Musk, who President-elect Donald Trump recently appointed to lead a government efficiency effort, took aim at the F-35, a fighter jet whose development was plagued by delays, soaring costs and reliability issues.
The aircraft was “required to be too many things to too many people,” Musk wrote on Nov. 25. “This made it an expensive & complex jack of all trades, master of none. Success was never in the set of possible outcomes.”
Development of the F-35 ran about a decade behind schedule and $183 billion over budget. A government review this year found the F-35 fleet still struggles with “reliability, maintainability and availability.”
Democrat Stanton defends the fighter jet
U.S. Rep. Greg Stanton responded in defense of the aircraft. “The finest pilots in the world are trained on the F-35 at Luke Air Force Base here in Arizona,” Stanton wrote.
“The head of ‘DOGE’ going after the F-35 undermines the 56th Fighter Wing’s critical mission and the cutting-edge tech that keeps the American military ahead,” he continued, referring to Trump’s government efficiency effort.
Musk has suggested his support for replacing fighter jets with drones, an idea Stanton has called “wrong-headed.”
The F-35 is considered one of the military’s most advanced fighter planes, and it is a mainstay of the country’s air weaponry.
Luke Air Force Base in Glendale announced in October it would shift toward training U.S. pilots exclusively on the F-35 aircraft, phasing out the less “complex” F-16 technology.
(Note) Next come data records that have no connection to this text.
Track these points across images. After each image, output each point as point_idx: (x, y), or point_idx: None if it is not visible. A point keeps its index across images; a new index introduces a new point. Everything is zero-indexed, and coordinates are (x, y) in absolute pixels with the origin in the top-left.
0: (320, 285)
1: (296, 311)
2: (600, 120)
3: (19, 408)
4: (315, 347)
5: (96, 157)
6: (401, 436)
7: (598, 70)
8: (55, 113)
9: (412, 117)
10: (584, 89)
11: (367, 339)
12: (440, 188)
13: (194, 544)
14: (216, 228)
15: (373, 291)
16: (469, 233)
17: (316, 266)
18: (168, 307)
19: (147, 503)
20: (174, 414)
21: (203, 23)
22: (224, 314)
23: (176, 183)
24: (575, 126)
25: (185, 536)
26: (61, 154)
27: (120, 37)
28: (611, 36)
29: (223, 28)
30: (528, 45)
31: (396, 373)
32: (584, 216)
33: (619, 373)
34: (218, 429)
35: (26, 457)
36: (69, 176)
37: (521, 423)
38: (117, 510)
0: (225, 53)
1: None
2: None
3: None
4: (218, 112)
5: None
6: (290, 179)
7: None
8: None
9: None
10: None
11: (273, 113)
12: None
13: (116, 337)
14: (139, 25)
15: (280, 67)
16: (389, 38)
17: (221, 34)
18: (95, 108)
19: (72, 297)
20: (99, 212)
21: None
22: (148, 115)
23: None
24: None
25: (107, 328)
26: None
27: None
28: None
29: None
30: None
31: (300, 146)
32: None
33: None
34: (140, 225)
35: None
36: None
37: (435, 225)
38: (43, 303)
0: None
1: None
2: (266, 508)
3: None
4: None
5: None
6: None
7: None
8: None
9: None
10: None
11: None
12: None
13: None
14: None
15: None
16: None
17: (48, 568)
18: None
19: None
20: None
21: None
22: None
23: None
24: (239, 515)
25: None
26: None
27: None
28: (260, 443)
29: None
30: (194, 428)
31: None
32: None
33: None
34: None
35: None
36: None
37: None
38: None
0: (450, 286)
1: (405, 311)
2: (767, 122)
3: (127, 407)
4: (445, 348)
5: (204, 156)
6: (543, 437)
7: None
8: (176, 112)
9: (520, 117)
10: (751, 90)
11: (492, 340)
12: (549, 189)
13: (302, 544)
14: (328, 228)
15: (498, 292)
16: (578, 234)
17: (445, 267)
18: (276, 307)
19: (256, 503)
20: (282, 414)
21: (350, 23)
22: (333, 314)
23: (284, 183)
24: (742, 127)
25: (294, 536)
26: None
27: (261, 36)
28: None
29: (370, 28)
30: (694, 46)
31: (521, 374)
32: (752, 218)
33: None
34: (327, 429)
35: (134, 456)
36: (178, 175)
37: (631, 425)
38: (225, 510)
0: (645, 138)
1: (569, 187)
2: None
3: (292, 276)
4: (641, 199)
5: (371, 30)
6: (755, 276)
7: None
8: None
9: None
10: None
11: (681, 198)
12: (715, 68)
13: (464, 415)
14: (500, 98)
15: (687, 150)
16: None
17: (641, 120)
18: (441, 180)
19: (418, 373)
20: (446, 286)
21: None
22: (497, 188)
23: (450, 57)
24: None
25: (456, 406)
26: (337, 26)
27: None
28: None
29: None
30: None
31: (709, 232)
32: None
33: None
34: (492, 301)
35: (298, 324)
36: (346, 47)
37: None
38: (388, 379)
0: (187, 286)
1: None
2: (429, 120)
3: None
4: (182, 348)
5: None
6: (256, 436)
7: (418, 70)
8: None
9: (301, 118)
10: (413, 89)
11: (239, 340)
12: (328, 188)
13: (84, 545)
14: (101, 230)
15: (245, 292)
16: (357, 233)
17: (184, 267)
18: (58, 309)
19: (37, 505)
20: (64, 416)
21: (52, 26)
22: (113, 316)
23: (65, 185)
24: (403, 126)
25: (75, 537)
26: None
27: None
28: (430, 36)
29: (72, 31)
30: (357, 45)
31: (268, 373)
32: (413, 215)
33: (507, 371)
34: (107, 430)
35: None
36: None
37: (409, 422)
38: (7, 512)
Still, the Department of Defense plans to fly the aircraft less than originally expected, in part due to reliability issues according to a report from the Government Accountability Office.
Arizona is a national hub for the aerospace and defense industry. Several manufacturing giants have operations in the state, and the sector brings in billions of dollars to Arizona’s economy every year.
Shortly after his victory in this year’s election, Trump appointed Musk to help lead the Department of Government Efficiency, an advisory commission that will focus on ways to reduce wasteful federal spending. Since then Musk has taken to X, the social media platform he owns, to identify possible areas of reform.
John McCain was not a fan of the F-35
The late Arizona Sen. John McCain, R-Ariz., was also a critic of the F-35.
As chairman of the Senate’s Armed Services Committee, McCain vowed to increase accountability for cost overruns for the country’s weapons of war. He often pointed to the F-35 as an example of a program that cost taxpayers far more than originally expected.
McCain once called the aircraft’s history “both a scandal and a tragedy with respect to cost, schedule and performance.”